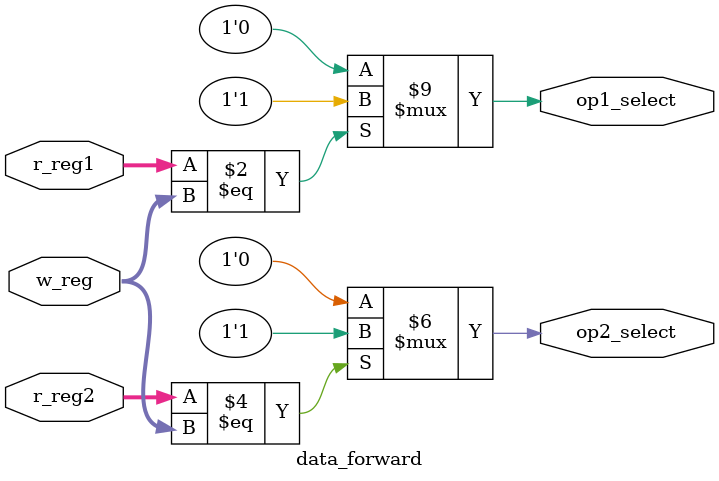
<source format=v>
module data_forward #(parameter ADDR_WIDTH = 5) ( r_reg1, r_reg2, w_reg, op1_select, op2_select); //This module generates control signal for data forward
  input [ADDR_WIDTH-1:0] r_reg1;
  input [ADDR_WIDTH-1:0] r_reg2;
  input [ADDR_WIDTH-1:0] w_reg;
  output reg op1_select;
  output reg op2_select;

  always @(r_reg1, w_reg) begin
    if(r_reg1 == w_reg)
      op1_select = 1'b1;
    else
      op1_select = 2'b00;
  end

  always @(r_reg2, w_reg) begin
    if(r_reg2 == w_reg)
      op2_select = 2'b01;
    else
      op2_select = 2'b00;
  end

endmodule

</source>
※
▸ **THE PROBLEM**:
All of the records need to be restated word for word, but not the pictures.

▸ **YOUR SOLUTION**:
<source format=v>
module data_forward #(parameter ADDR_WIDTH = 5) ( r_reg1, r_reg2, w_reg, op1_select, op2_select); //This module generates control signal for data forward
  input [ADDR_WIDTH-1:0] r_reg1;
  input [ADDR_WIDTH-1:0] r_reg2;
  input [ADDR_WIDTH-1:0] w_reg;
  output reg op1_select;
  output reg op2_select;

  always @(r_reg1, w_reg) begin
    if(r_reg1 == w_reg)
      op1_select = 1'b1;
    else
      op1_select = 2'b00;
  end

  always @(r_reg2, w_reg) begin
    if(r_reg2 == w_reg)
      op2_select = 2'b01;
    else
      op2_select = 2'b00;
  end

endmodule

</source>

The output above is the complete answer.